宴苏想不通,许寒星也没再提出什么猜测,两人聊了一会儿就累了。
“我们休息吧,”宴苏说,“现在确定不了他们究竟是在做好事还是做坏事,只能先慢慢观察。也不知道今晚会不会出事,提前睡会儿吧,养精蓄锐。”
“嗯,好。”许寒星顺从应道。
许寒星就先去洗漱了,两人出来得很匆忙,睡衣都没带,于是今晚也只能简单刷刷牙洗洗澡。洗完出来的时候,许寒星身上穿的还是自己的衬衫裤子,没换酒店给准备的浴袍。
“万一夜里有情况,这样睡比较方便……”见宴苏眼睛目不转睛看着他,许寒星下意识地解释了一句。
“我知道,我是觉得,你现在这样很好看,”宴苏说着,还走近过来,轻轻嗅了嗅,补充道,“而且又很香。”
之前许寒星第一次在宴苏家留宿时,就被夸过洗澡后好香,此时在这里,刚用完酒店提供的洗漱用品就又被夸,显然只是因为那些东西比宴苏家里的沐浴露更香。
但即使心里清楚原因,骤然被宴苏眼中带笑地凑近,还超近距离听这种话,许寒星一下又红着脸僵在了原地。

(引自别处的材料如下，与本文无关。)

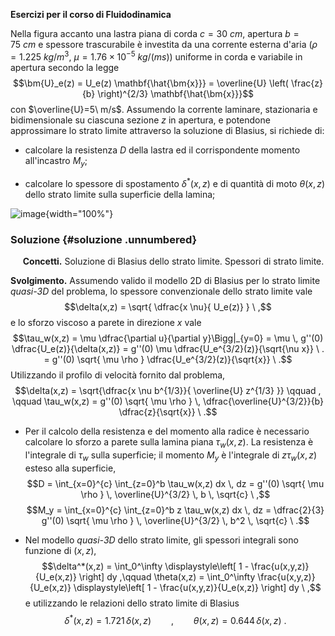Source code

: **Esercizi per il corso di Fluidodinamica**

Nella figura accanto una lastra piana di corda $c=30\ cm$, apertura
$b=75\ cm$ e spessore trascurabile è investita da una corrente esterna
d'aria ($\rho=1.225\ kg/ m^3$, $\mu=1.76\times10^{-5}\ kg/(ms)$)
uniforme in corda e variabile in apertura secondo la legge
$$\bm{U}_e(z) = U_e(z) \mathbf{\hat{\bm{x}}} = \overline{U} \left( \frac{z}{b} \right)^{2/3} \mathbf{\hat{\bm{x}}}$$
con $\overline{U}=5\ m/s$. Assumendo la corrente laminare, stazionaria e
bidimensionale su ciascuna sezione $z$ in apertura, e potendone
approssimare lo strato limite attraverso la soluzione di Blasius, si
richiede di:

-   calcolare la resistenza $D$ della lastra ed il corrispondente
    momento all'incastro $M_y$;

-   calcolare lo spessore di spostamento $\delta^*(x,z)$ e di quantità
    di moto $\theta(x,z)$ dello strato limite sulla superficie della
    lamina;

![image](./fig/sheet){width="100%"}

### Soluzione {#soluzione .unnumbered}

     **Concetti.** Soluzione di Blasius dello strato limite. Spessori di
strato limite.

**Svolgimento.** Assumendo valido il modello 2D di Blasius per lo strato
limite *quasi-3D* del problema, lo spessore convenzionale dello strato
limite vale $$\delta(x,z) = \sqrt{ \dfrac{x \nu}{ U_e(z)} } \ ,$$ e lo
sforzo viscoso a parete in direzione $x$ vale
$$\tau_w(x,z) = \mu \dfrac{\partial u}{\partial y}\Bigg|_{y=0} = 
     \mu \, g''(0) \dfrac{U_e(z)}{\delta(x,z)} = 
     g''(0) \mu \dfrac{U_e^{3/2}(z)}{\sqrt{\nu x}}  \ .
     = g''(0) \sqrt{ \mu \rho } \dfrac{U_e^{3/2}(z)}{\sqrt{x}}  \ .$$
Utilizzando il profilo di velocità fornito dal problema,
$$\delta(x,z) = \sqrt{\dfrac{x \nu b^{1/3}}{ \overline{U} z^{1/3} }} \qquad , \qquad
     \tau_w(x,z) = g''(0) \sqrt{ \mu \rho } \, \dfrac{\overline{U}^{3/2}}{b} \dfrac{z}{\sqrt{x}}  \ .$$

-   Per il calcolo della resistenza e del momento alla radice è
    necessario calcolare lo sforzo a parete sulla lamina piana
    $\tau_w (x,z)$. La resistenza è l'integrale di $\tau_w$ sulla
    superficie; il momento $M_y$ è l'integrale di $z \tau_w (x,z)$
    esteso alla superficie,
    $$D = \int_{x=0}^{c} \int_{z=0}^b \tau_w(x,z) dx \, dz = 
        g''(0) \sqrt{ \mu \rho } \, \overline{U}^{3/2} \, b \, \sqrt{c} \ ,$$
    $$M_y = \int_{x=0}^{c} \int_{z=0}^b z \tau_w(x,z) dx \, dz = 
        \dfrac{2}{3} g''(0) \sqrt{ \mu \rho } \, \overline{U}^{3/2} \, b^2 \, \sqrt{c} \ .$$

-   Nel modello *quasi-3D* dello strato limite, gli spessori integrali
    sono funzione di $(x,z)$,
    $$\delta^*(x,z) = \int_0^\infty \displaystyle\left[ 1 - \frac{u(x,y,z)}{U_e(x,z)} \right] dy ,\qquad
       \theta(x,z) = \int_0^\infty \frac{u(x,y,z)}{U_e(x,z)} \displaystyle\left[ 1 - \frac{u(x,y,z)}{U_e(x,z)} \right] dy \ ,$$
    e utilizzando le relazioni dello strato limite di Blasius
    $$\delta^*(x,z) = 1.721 \, \delta(x,z) \qquad , \qquad
           \theta(x,z) = 0.644 \, \delta(x,z) \ .$$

“你先睡吧,今天开那么久车肯定很累了,我会盯着外面动静的。”宴苏说,然后又多看了几眼从头到脚都充满清纯水润感的许寒星,才越过他,走进浴室。
谁知等宴苏再出来,就发现许寒星根本没睡在床上,而是窝在墙边的布艺沙发里,盖着白白软软的被子,只露出半张脸。
许寒星还没睡着,听到脚步声,立刻睁开眼睛看他。
“你怎么睡沙发?”宴苏惊讶道,“来睡床啊……还有你的被子是哪里来的?”
他订的这间房是亲子家庭房,房间面积虽大,但被吊床滑梯小秋千等供儿童玩乐的设施占了很多,所以床只有一张,床品也只有一套。当然床的大小其实是足够的,三口之家躺在上面都可以睡得很宽敞。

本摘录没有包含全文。